An Impossible Voyage (1904)

Georges Melies’ successor to A Trip to the Moon featuring another journey into space, this time by astronauts aboard a train. A charming whimsy with remarkably technically accomplished effects for the era
An Inspector Calls (1954)

Film version of a classic play about an inspector who calls to expose the sins of a wealthy family and their involvement in the death of a girl. Comes with a fantastical twist in the tale.
I ♥ Robots (2024)

Amateur-looking film set after the robot apocalypse that at least boasts some well-integrated robot effects
I Am … Gabriel (2012)

Chuck Norris’s son Mike directs a ridiculous faith-based film where a miraculous child comes to heal an impoverished, drought-ridden town
I Am Legend (2007)

The third film version of Richard Matheson’s book but this is depressingly only a remake of the previous version The Omega Man. Crucially this throws out the essence and paranoid mood of the book in a far less interesting piece about Will Smith fighting the mutants in the ruins
I Am Mother (2019)

☆ ☆ ☆ ☆

REQUIRED TASK 1:
Quote the film reviews word for word, everything from "Film version of a" down to "Am … Gabriel (2012)".
REQUIRED TASK 2:
Continue the film reviews from the point where they stop.

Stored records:

☆ ☆ ☆ ☆

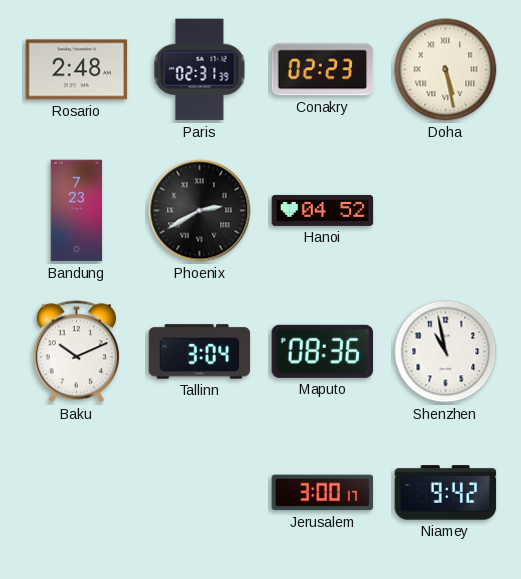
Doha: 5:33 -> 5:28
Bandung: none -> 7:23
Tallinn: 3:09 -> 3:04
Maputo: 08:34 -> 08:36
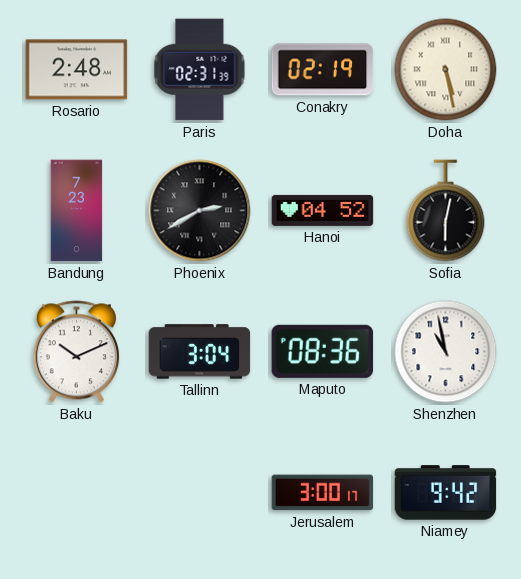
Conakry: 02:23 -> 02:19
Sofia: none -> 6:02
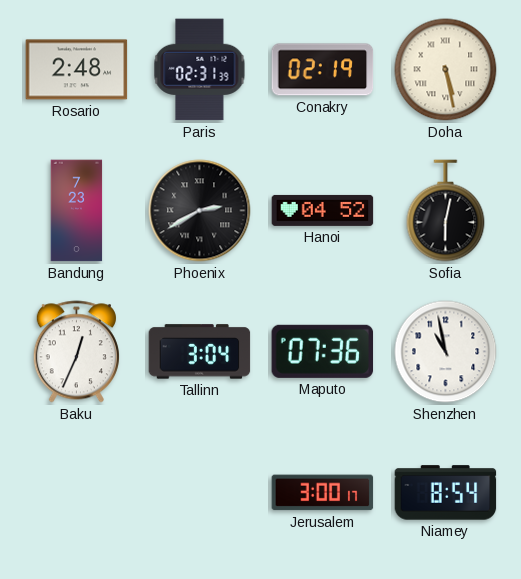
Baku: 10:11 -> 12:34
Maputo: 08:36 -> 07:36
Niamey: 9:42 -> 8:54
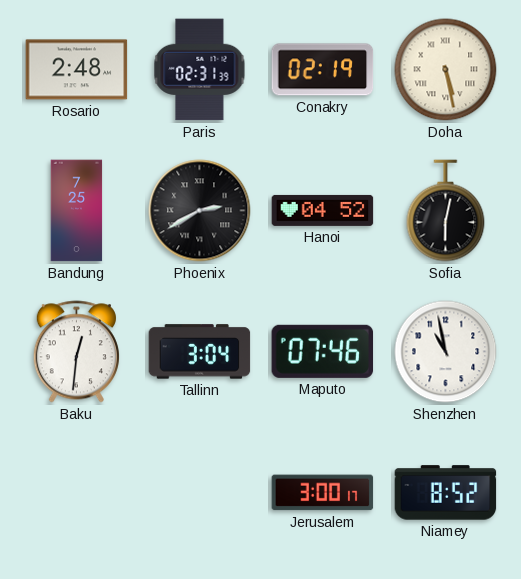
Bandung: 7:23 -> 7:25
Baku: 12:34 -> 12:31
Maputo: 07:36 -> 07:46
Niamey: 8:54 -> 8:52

☆ ☆ ☆ ☆

EXPECTED ANSWER 1:
Film version of a classic play about an inspector who calls to expose the sins of a wealthy family and their involvement in the death of a girl. Comes with a fantastical twist in the tale.
I ♥ Robots (2024)

Amateur-looking film set after the robot apocalypse that at least boasts some well-integrated robot effects
I Am … Gabriel (2012)

EXPECTED ANSWER 2:
A unique and original fallout shelter drama that sits in an interesting place of ambiguity. What makes the film stand out is its unique robot design, which leads to a striking and tender opening
I Am Not a Serial Killer (2016)

Unique and quite remarkable film about a teen in a nowhere town who recognises the traits of a serial killer in himself and then discovers that aging neighbour Christopher Lloyd is actually a shapechanging monster. Starts out as a slowburner but eventually develops considerable tension
I Am Number Four (2011)

Produced by Michael Bay and directed by the perpetually insipid D.J. Caruso, this is no more than a Young Adult high school version of Disney’s Witch Mountain films concerning an alien teenager with psi powers
I Am Omega (2007)

A mockbuster from The Asylum that was intended to capitalise on the release of I Am Legend and in fact gets much more of the essence of the original Richard Matheson novel than the official film did
I Am the Pretty Thing That Lives in the House (2016)

A ghost story directed by Osgood Perkins, the son of Anthony Perkins.; The film is essentially a two-person show and comes at a funereal pace where all the atmosphere is provided by haunting voicover narration – nevertheless, when Perkins pull his punches, the film has undeniable effect
I Bought a Vampire Motorcycle (1990)

British venture into the gonzo splatter film that beyond an amusing title is just crude and heavy-handed
I Bury the Living (1958)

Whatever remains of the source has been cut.